Silica nanoparticles can be efficiently employed as carriers for therapeutic drugs in vitro. Here, we use zebrafish embryos as a model organism to see whether mesoporous silica nanoparticles (MSNPs) can be incorporated to deliver compounds in vivo. We injected 35-40 nL (10 mg/mL) of custom-synthesized, fluorescently-tagged 200 nm MSNPs into the left flank, behind the yolk sac extension, of 2-day-old zebrafish embryos. We tracked the distribution and translocation of the MSNPs using confocal laser scanning microscopy. Some of the particles remained localized at the injection site, whereas others entered the bloodstream and were carried around the body.
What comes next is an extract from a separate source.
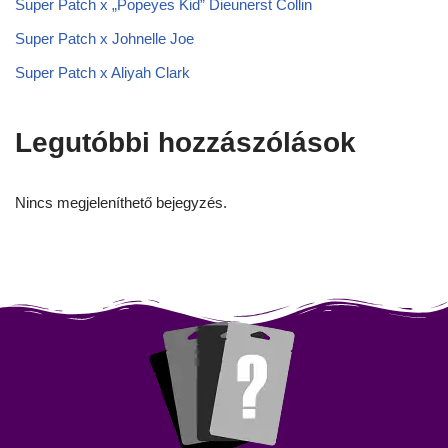
Super Patch x „Popeyes Kid” Dieunerst Collin
Super Patch x Johnelle Joe
Super Patch x Aliyah Clark
Legutóbbi hozzászólások
Nincs megjeleníthető bejegyzés.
Embryo development and survival were not significantly affected by MSNP injection. Acridine orange staining revealed that MSNP injections did not induce significant cell death. We also studied cellular immune responses by means of lysC::DsRED2 transgenic embryos. MSNP-injected embryos showed infiltration of the injection site with neutrophils, similar to controls injected with buffer only. In the same embryos, counterstaining with L-plastin antibody for leukocytes revealed the same amount of cellular infiltration of the injection site in embryos injected with MSNPs or with buffer only. Next, we used MSNPs to deliver two recombinant cytokines (macrophage colony-stimulating factor and receptor for necrosis factor ligand) to zebrafish embryos. These proteins are known to activate cells involved in bone remodeling, and this can be detected with the marker tartrate-resistant acid phosphatase. Coinjection of these proteins loaded onto MSNPs produced a significant increase in the number of tartrate-resistant acid phosphatase-positive cells after 2-3 days of injection. Our results show that MSNPs can be used to deliver bioactive compounds into zebrafish larvae without producing higher mortality or gross evidence of teratogenicity. © 2012 Sharif et al, publisher and licensee Dove Medical Press Ltd.